*** PASSAGE FOR REVIEW

We were running mod-python at first and then switched over to Tomcat for the Java. We use Exim as our MTA. We use fetchmail. We use Courier-IMAP for our IMAP server.
In many ways I see Oddpost as a Web-friendly interface to a lot of open-source technology. SpamAssassin...all these great things. We're always trying to keep on top of them as they develop.
Next was Allenport, which is making "what the PC would look like if the Internet came first". Severely easy-to-use, the AllenPort features a touchscreen and a service delivery model that backs up everything off-site for you. The final form factor isn't chosen yet, but they say they're getting close.
Founder Joel Allen reminds me of Jeff Bridges in the movie Tucker--an inventive square peg who's also a good salesman. His press kit modestly begins, "Industry outsider promises to turn PC Industry on its Ear at Demo 2004." CTO Samir Patel gave me the technical rundown:
We didn't use a distribution but built our Linux from the ground up. From scratch. We're using 2.4x right now but will be using the 2.6 kernel. On top of that we have a distributed file sharing system, and on top of that we're putting open-source applications. The GUI looks closed, but it's just simplicity. We're using nothing but open source, integrated together. Optimized to the exact hardware specs of the machine.
Joel adds:
The idea is to make it look like an appliance, though it's not. You've got local power, local storage. Mail is Evolution by Ximian. It's a nice package, good functionality.... We want this to act like a single local computer. But we want it to truly be a network appliance.
It's not a thin client, because it works if the network goes down. But everything is backed up at the central server. Seamlessly.
The beauty of open source is, we don't have to push the applications out, but get them free and put them on any device, any place. Of course, we'll do the version control and management, the application setting maintenance and so on. The result is a set of apps, data and settings that follows you around.
We'll sell the box, but not for much. Mostly we'll make money from selling the service, which includes remote data storage, protection, management, updates and so on.
This scares a lot of people. But it doesn't scare the people who just want a computer that works.
They showed me the "appliance", a stand-in for the ultimate machine, coordinating with an HP iPAQ running Linux as well. Very ambitious stuff.
Next was Shlomo Kramer of Imperva. Shlomo was introduced to me as "the father of the firewall". "No, I'm the mother", he corrected. Specifically, he was the co-founder of CheckPoint, a rather large name in the firewall business. He began:
We started two years ago working on protecting Web applications--on-line banking, supply chain management. In the larger community of users we are becoming more and more vulnerable. So we're moving protection up in to the application layer from the firewall. Seventy five percent of attacks happen at the application layer. This is the new bottom floor. The product is SecureSphere.
There are criminals, semi-organized groups in China and Russia, attacking Petco, Dell, Gateway--at the application level. This is our space.
We take Linux, we harden it, bundle it with our SecureSphere and make a bootable CD. Put it in a PC and you've got a SecureSphere server.
I could go on, but the deadline approaches.
Two things blew my mind downstairs there at Demo. One was that so many of these hot new products and services were deployed on Linux as a matter of course; the operating system choice was hardly open to question. The other is that Debian is clearly emerging as a primary choice, even for somewhat embedded products.
In fact, Netcraft's latest numbers bear that out as well: Red Hat is still the leading distribution (at least in terms of presence in Apache headers), but Debian is gaining rapidly, with a growth rate of 24.6%.
Want to know how to make money with Linux? Grab the free stuff and build something on it that makes money. These guys at Demo demonstrated the model beautifully.

******
*** STUDY MATERIAL

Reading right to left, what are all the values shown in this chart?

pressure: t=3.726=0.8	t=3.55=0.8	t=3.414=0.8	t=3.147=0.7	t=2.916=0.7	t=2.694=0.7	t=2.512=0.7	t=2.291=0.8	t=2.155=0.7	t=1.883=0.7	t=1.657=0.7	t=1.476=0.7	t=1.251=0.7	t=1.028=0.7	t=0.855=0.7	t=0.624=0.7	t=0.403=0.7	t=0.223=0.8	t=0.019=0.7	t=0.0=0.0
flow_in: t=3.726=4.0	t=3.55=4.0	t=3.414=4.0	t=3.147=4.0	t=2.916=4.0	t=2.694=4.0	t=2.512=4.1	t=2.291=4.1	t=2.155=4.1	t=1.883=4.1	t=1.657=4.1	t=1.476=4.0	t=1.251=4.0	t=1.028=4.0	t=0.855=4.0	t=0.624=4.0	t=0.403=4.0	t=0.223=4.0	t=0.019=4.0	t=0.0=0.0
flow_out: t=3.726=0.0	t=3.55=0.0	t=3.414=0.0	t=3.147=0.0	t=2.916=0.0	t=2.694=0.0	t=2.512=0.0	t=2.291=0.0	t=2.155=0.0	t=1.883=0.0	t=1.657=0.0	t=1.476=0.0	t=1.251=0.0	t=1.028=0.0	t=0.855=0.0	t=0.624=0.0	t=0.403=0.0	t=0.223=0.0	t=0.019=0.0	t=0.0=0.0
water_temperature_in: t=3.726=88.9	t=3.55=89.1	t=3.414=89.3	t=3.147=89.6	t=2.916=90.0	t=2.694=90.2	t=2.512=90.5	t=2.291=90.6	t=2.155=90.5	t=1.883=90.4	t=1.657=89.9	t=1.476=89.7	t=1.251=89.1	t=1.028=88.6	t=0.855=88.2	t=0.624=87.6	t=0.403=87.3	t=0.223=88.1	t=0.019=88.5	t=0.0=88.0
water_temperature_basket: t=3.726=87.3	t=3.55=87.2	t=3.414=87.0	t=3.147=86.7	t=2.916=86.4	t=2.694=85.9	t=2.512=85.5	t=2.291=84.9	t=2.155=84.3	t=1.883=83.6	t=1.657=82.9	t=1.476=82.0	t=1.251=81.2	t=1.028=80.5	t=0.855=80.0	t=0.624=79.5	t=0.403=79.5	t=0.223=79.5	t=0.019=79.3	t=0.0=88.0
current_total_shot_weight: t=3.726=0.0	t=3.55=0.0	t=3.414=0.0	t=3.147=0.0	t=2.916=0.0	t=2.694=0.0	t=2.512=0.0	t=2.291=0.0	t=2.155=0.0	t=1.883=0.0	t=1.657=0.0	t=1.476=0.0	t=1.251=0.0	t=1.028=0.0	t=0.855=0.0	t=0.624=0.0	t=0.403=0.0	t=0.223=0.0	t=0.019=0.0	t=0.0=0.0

******

» **TASK INSTRUCTIONS**:
- a) Answer these questions from the article on Linux at Demo, using one line for each:
(i) Which kernel version does the AllenPort team say it will be using?
(ii) Which firewall company did Shlomo Kramer co-found?
(iii) What growth rate do Netcraft's numbers show for Debian?
- b) List every piece of software named in the article's paragraph beginning "We were running mod-python".
- c) According to the article on Linux at Demo, why is the AllenPort machine not a thin client?

» **ANSWERS GIVEN**:
- a)
(i) The 2.6 kernel
(ii) CheckPoint
(iii) 24.6%

- b) mod-python, Tomcat, Exim, fetchmail, Courier-IMAP

- c) It is not a thin client because it still works if the network goes down. It has local power and local storage, while everything is also backed up at the central server.